Южноуральцы на фронте и в тылу — страница 33 из 42

«Мы находимся в крайне плохих условиях. О нас все забыли. Кормят нас горячей водой 2 раза в сутки, только норма хлеба не дает помереть. А в то же время на имя нашей столовой директор — господин… выписывает продукты в подсобном хозяйстве и говорит, что так можно жить»[198].

Значительно поредевшие к концу 1942 г. рабочие колонны и стройбатальоны были пополнены национальными кадрами, мобилизованными в Среднеазиатском военном округе (САВО). По оценке Б. П. Дементьева, на Урал их в годы войны прибыло более 95 тыс. человек[199].

Межреспубликанское маневрирование людскими ресурсами имело командную, принудительную основу. Уже сами приемы мобилизации среднеазиатского населения говорят о многом: военкоматы производили «отбор» авральным порядком, часто — из тюрем и прямо «с улицы». В докладных, направляемых в центр, уральские власти отмечали, что прибывающие из Средней Азии трудармейцы в большинстве совсем пожилые люди — в возрасте 45—55 лет и даже старше, медицинского освидетельствования при мобилизации не проходили. В результате этого заводы, стройки, шахты, лесопункты получили рабочих больных, ослабленных, непригодных к тяжелому физическому труду. В первые же месяцы они во множестве, по заключениям ВТЭК, отправлялись с Урала обратно. С другой стороны, местные власти, экономические структуры оказались не готовы к приему и обустройству столь мощного дополнительного потока рабочей силы. К тому же новое рабочее пополнение не имело навыков индустриального труда, было, как правило, неграмотным. Серьезные проблемы создавал языковой барьер. Основная масса среднеазиатских рабочих трудилась малопроизводительно. Многие пытались выхлопотать себе документы для отъезда на родину, применяли голодовки, пили соленую воду, чтобы вызвать отеки, дезертировали. К этому их часто побуждало и отношение хозяйственных руководителей, которое в документах того времени оценивалось как преступный произвол.

Вскрывая эти факты, мы не склонны утверждать, что местными властями ничего не предпринималось для нормализации положения среднеазиатских трудармейцев. Архивные документы дают возможность проследить усилия партийно-государственных структур по улучшению их быта с учетом национальной специфики, обучению производственным навыкам, ведению политико-воспитательной и культурно-массовой работы среди них. Определенную помощь оказывали и власти союзных республик. Обо всем этом довольно обстоятельно сказано в ряде публикаций[200]. Однако, нам представляется, что направление на Урал мобилизованных из САВО в том виде, как это произошло, было актом неверным по сути, обернувшимся; множеством бессмысленных человеческих жертв.
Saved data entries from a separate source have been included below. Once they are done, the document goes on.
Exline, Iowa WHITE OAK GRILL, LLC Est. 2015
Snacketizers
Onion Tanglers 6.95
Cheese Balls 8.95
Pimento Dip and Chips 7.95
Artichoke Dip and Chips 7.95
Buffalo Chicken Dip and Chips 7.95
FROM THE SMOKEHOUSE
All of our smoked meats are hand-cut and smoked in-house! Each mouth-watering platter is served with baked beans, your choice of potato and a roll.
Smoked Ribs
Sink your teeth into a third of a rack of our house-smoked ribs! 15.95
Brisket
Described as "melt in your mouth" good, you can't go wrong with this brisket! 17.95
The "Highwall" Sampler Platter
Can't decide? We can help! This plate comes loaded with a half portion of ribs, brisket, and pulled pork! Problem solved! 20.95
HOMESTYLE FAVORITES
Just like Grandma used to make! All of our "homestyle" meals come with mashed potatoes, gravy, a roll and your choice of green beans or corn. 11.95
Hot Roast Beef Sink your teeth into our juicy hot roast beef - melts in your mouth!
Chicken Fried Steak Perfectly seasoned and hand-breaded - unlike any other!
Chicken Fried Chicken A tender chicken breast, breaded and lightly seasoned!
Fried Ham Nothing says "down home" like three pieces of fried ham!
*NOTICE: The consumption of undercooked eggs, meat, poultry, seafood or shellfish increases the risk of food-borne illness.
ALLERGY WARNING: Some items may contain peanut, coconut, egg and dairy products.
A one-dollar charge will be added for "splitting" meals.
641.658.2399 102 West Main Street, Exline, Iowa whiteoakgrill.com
К концу 1943 г. это стало очевидным не только для местных, но и для центральных властей. С ноября 1943 г. массовые мобилизации населения Средней Азии для работы за пределами республик уже не проводились. Одновременно в конце 1943—1944 гг. по специальному указанию СНК СССР осуществлялась массовое демобилизация среднеазиатских рабочих[201].

В экономике военного периода широко применялся труд несвободного населения: заключенных ГУЛАГа, военнопленных, трудмобилизованных советских немцев, трудпоселенцев и спецпереселенцев.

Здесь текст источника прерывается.